Your objective: The pictures in the data below are to be omitted; all else must be duplicated exactly.

Recorded data:

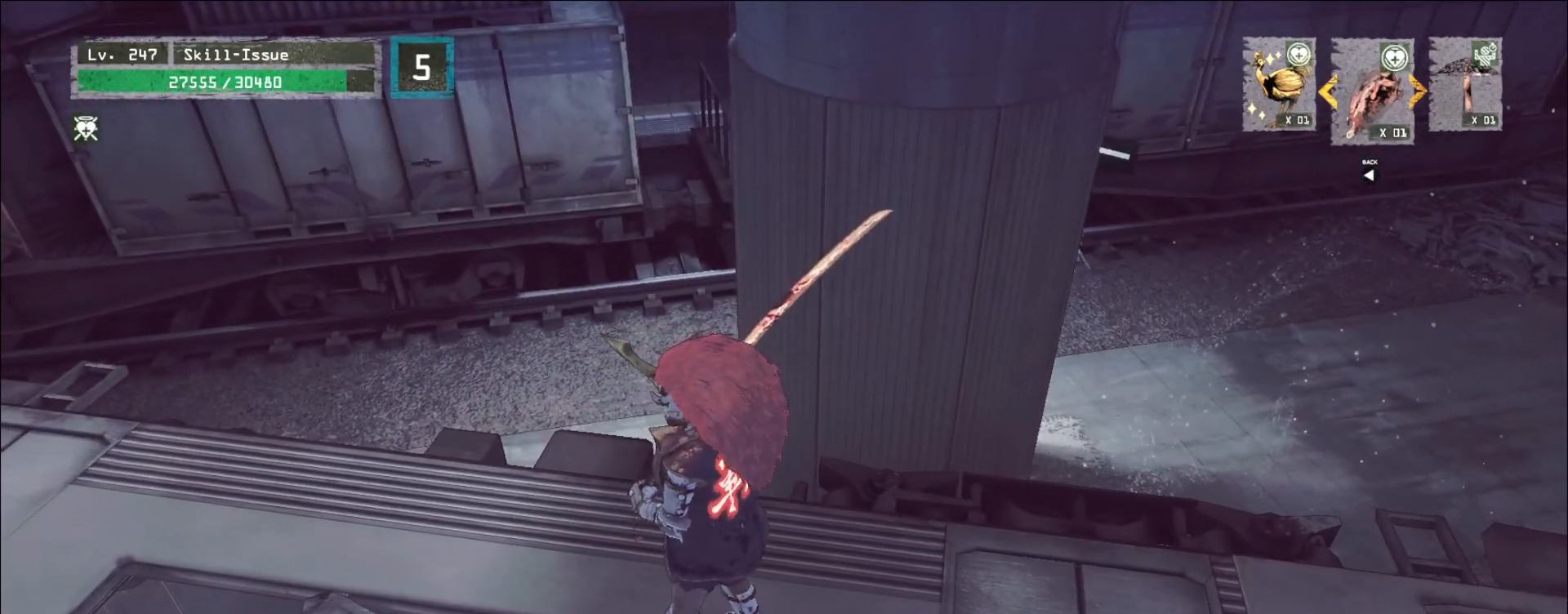
{"keys": [], "mouse": [], "events": []}
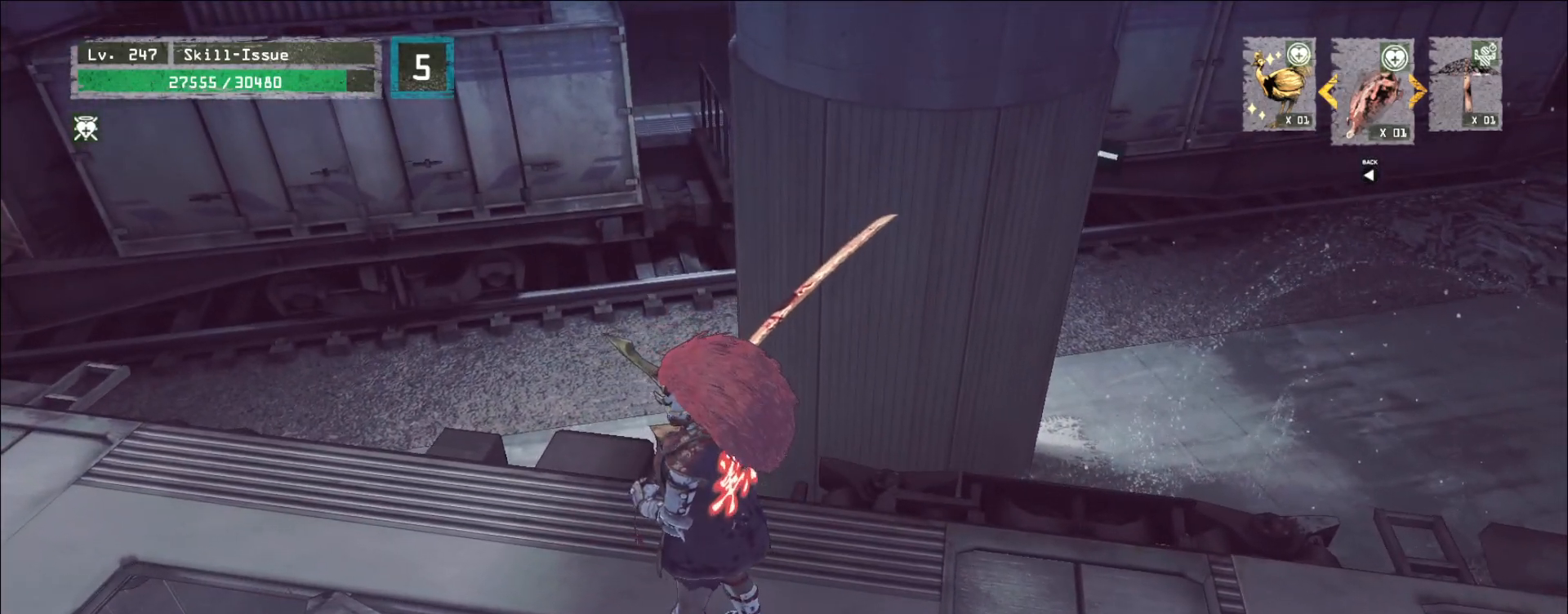
{"keys": ["d"], "mouse": [], "events": [[100, "a", "down"], [150, "d", "down"], [183, "a", "up"], [300, "ctrl", "down"], [433, "ctrl", "up"]]}
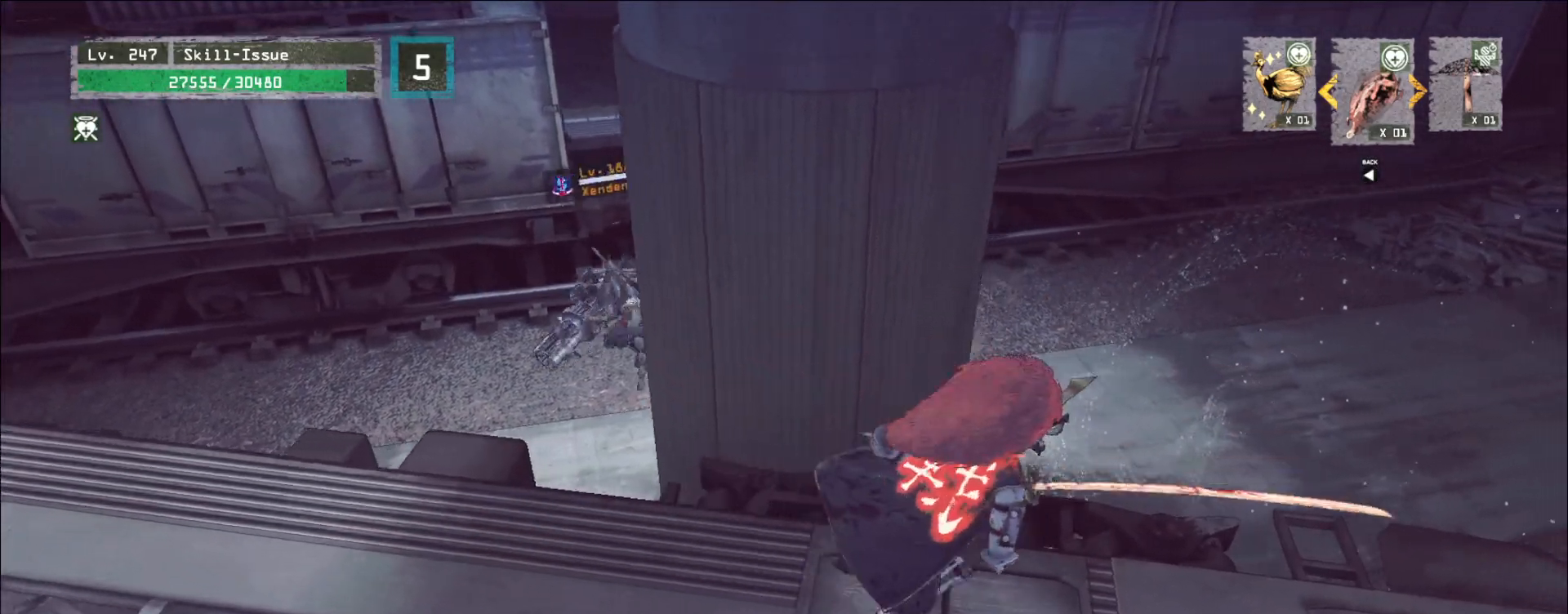
{"keys": ["a"], "mouse": [], "events": [[267, "d", "up"], [450, "a", "down"]]}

Task solution:
{"keys": [], "mouse": [], "events": []}
{"keys": ["d"], "mouse": [], "events": [[100, "a", "down"], [150, "d", "down"], [183, "a", "up"], [300, "ctrl", "down"], [433, "ctrl", "up"]]}
{"keys": ["a"], "mouse": [], "events": [[267, "d", "up"], [450, "a", "down"]]}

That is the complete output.